The required result is a line count: how many lines in this data hold the word "down". Give only that.

DATA EXTRACT —
- - -
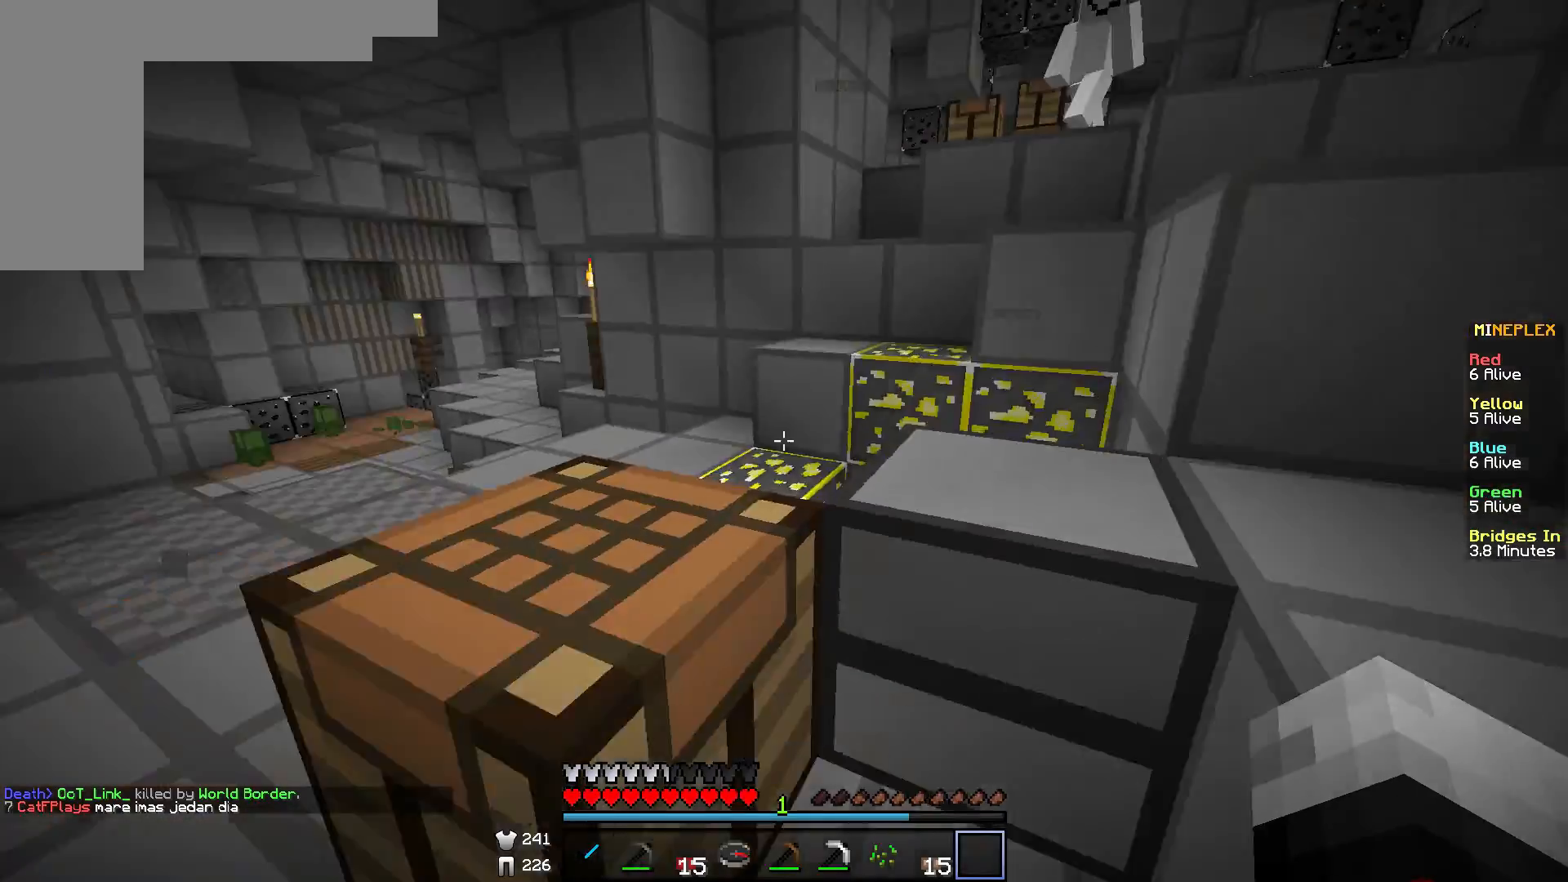
{"keys": ["w"], "mouse": [], "events": [[201, "w", "down"], [451, "a", "up"]]}
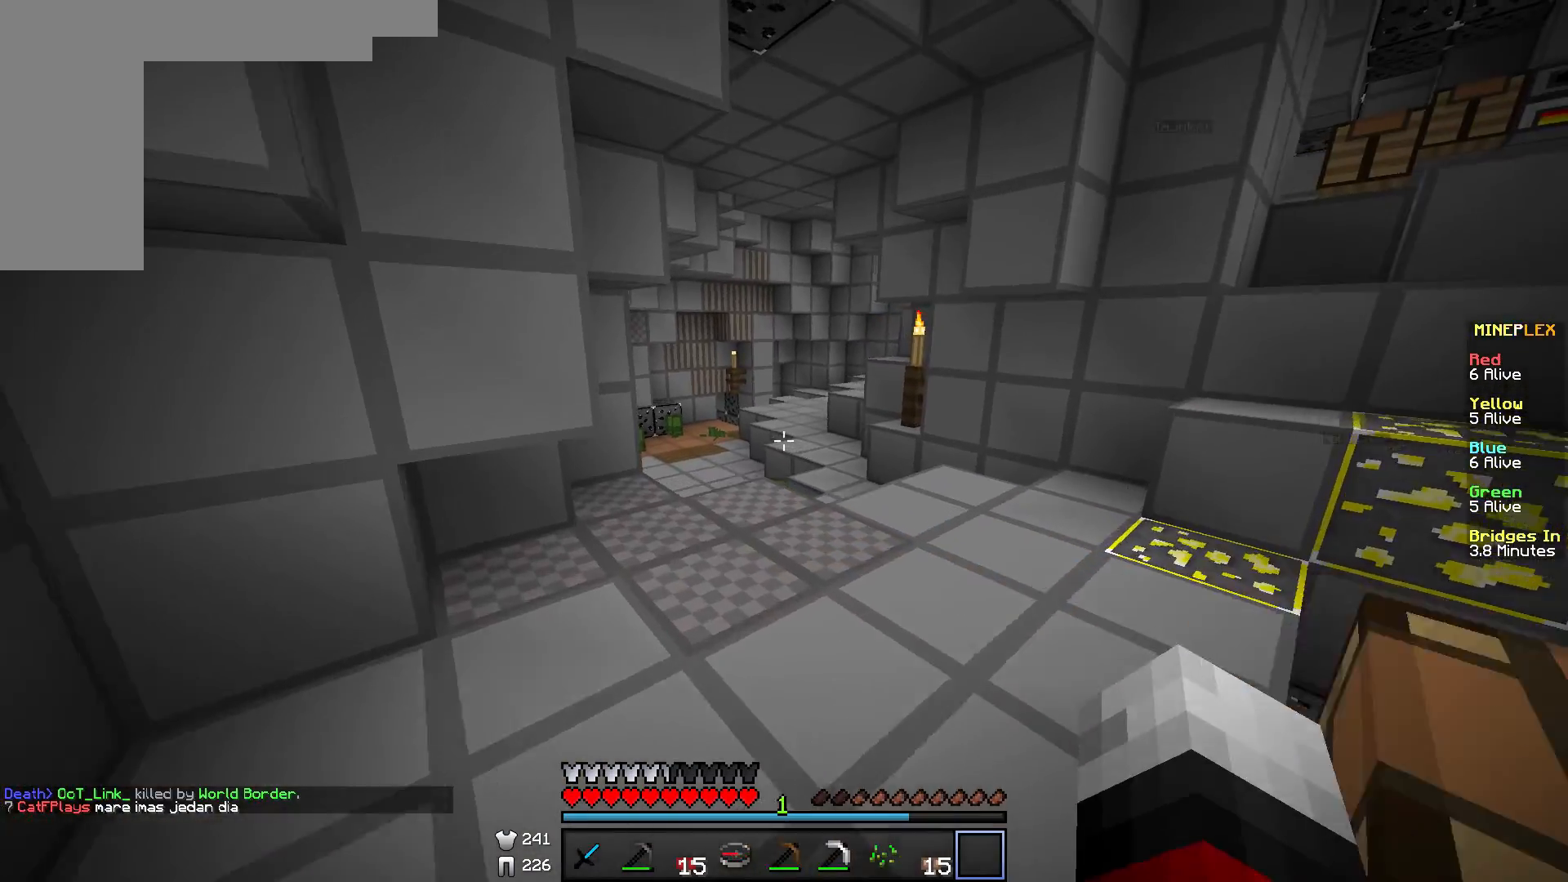
{"keys": ["w"], "mouse": [], "events": []}
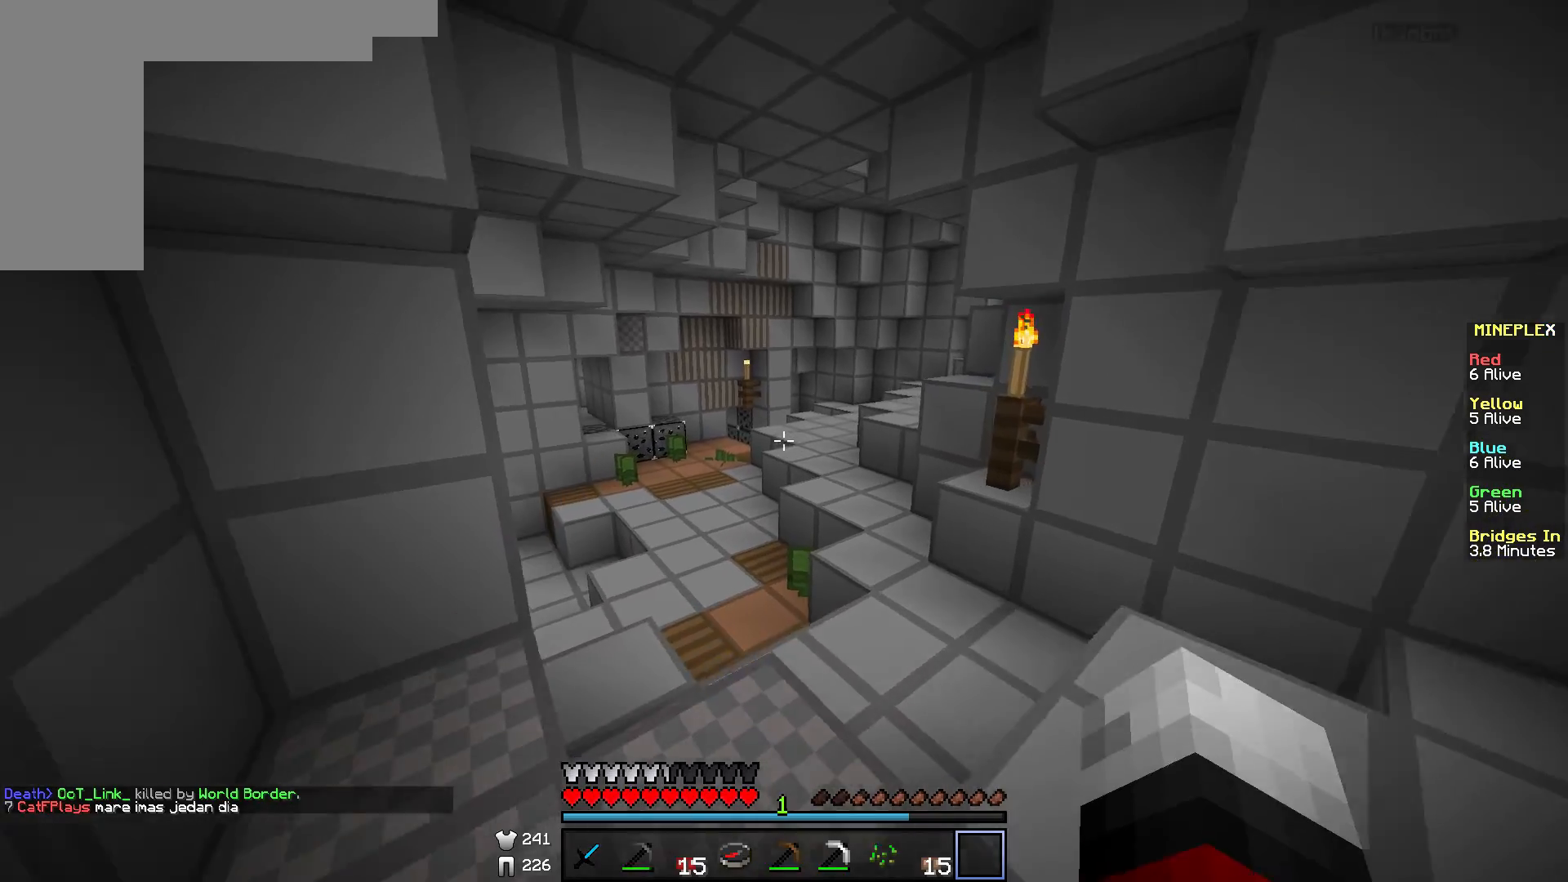
{"keys": ["w"], "mouse": [], "events": []}
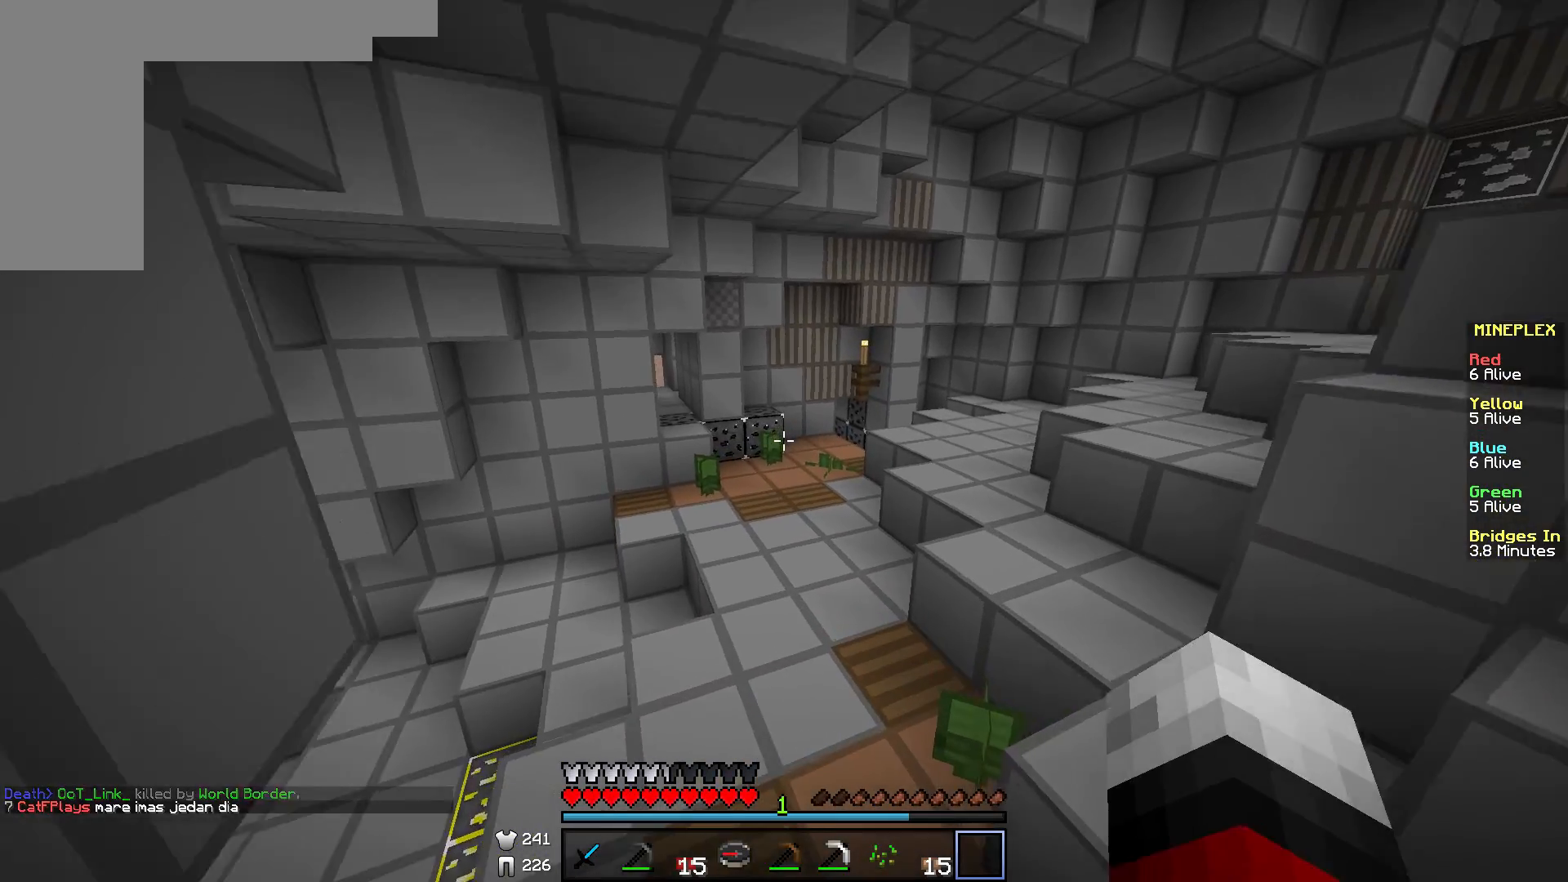
{"keys": [], "mouse": [], "events": [[150, "d", "down"], [334, "d", "up"], [467, "w", "up"]]}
- - -
PROBLEM SOLUTION —
2